--- Task item ---
Read through the listing and copy every line that contains the word "hand".

--- Records supplied ---
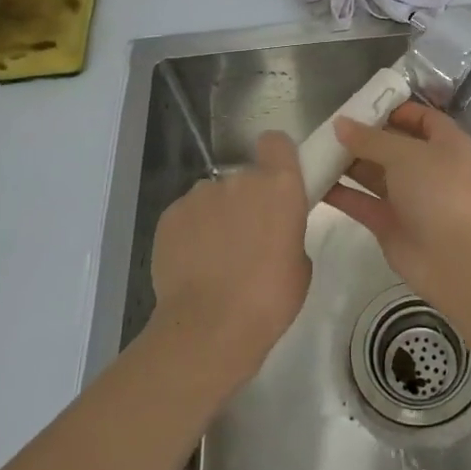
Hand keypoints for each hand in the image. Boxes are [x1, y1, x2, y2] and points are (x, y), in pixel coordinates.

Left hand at [149, 132, 310, 383]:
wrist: (210, 327)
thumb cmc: (270, 299)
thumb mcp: (300, 263)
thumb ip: (287, 232)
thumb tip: (271, 233)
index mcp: (280, 186)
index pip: (276, 142)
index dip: (276, 157)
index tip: (278, 180)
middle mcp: (239, 180)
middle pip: (244, 177)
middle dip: (247, 199)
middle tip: (249, 237)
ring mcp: (200, 195)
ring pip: (213, 197)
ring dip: (217, 216)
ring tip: (215, 257)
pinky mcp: (170, 215)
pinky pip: (187, 215)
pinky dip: (191, 232)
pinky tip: (192, 265)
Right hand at [324, 102, 470, 295]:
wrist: (454, 257)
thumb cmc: (438, 191)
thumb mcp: (405, 154)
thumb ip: (370, 139)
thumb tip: (339, 124)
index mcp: (446, 143)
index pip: (422, 118)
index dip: (395, 109)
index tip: (362, 105)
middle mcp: (428, 167)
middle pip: (393, 145)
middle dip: (363, 137)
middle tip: (328, 128)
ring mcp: (409, 197)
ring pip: (375, 174)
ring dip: (348, 164)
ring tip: (315, 151)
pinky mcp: (390, 223)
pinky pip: (362, 202)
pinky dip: (341, 193)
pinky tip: (314, 182)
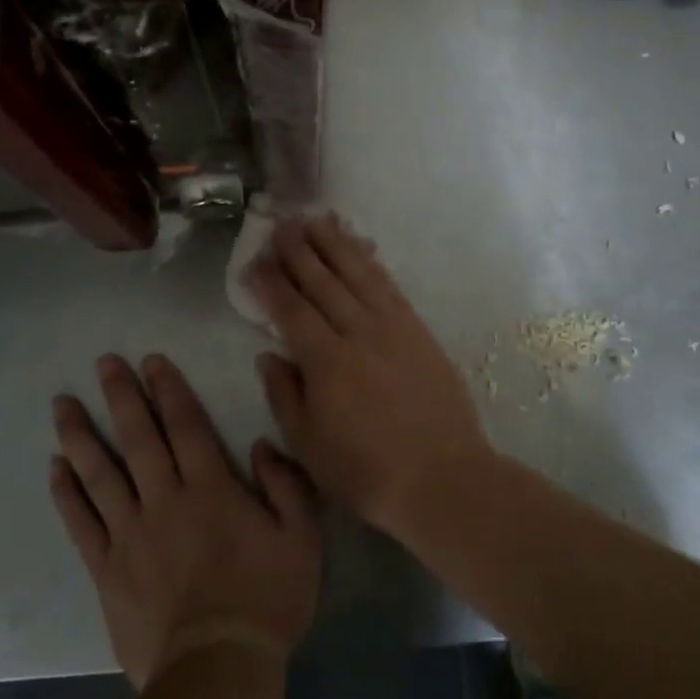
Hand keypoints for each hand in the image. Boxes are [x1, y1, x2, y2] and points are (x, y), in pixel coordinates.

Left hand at [50, 353, 321, 688]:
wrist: (217, 673)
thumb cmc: (266, 602)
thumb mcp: (302, 539)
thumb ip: (287, 485)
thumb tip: (262, 445)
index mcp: (211, 489)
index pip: (185, 425)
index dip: (168, 389)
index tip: (151, 361)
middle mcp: (165, 500)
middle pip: (138, 438)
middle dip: (121, 396)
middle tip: (103, 362)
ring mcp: (130, 535)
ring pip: (100, 474)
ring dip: (81, 435)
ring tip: (62, 403)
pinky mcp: (107, 570)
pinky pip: (81, 523)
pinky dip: (66, 494)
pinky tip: (55, 468)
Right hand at [249, 214, 494, 537]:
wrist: (443, 478)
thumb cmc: (367, 472)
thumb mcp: (308, 447)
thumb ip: (284, 395)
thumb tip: (269, 353)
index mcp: (326, 361)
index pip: (291, 310)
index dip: (271, 282)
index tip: (256, 259)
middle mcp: (358, 333)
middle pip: (323, 282)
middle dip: (299, 251)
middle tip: (281, 224)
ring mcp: (393, 328)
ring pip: (358, 274)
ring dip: (335, 244)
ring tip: (316, 220)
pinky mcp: (419, 330)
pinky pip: (390, 286)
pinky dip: (372, 263)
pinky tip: (361, 249)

--- Problem solution ---
Hand keypoints for each hand in the image. Boxes are [x1, y1, x2, y2] and points are (x, y), in pixel coordinates.
Left hand at [149, 132, 310, 383]:
Right hand at [324, 102, 470, 295]:
Hand keypoints for each hand in the image. Boxes are [x1, y1, x2, y2] and points are (x, y), in pixel coordinates.
Left hand at [50, 353, 321, 688]:
Right hand at [249, 214, 494, 537]:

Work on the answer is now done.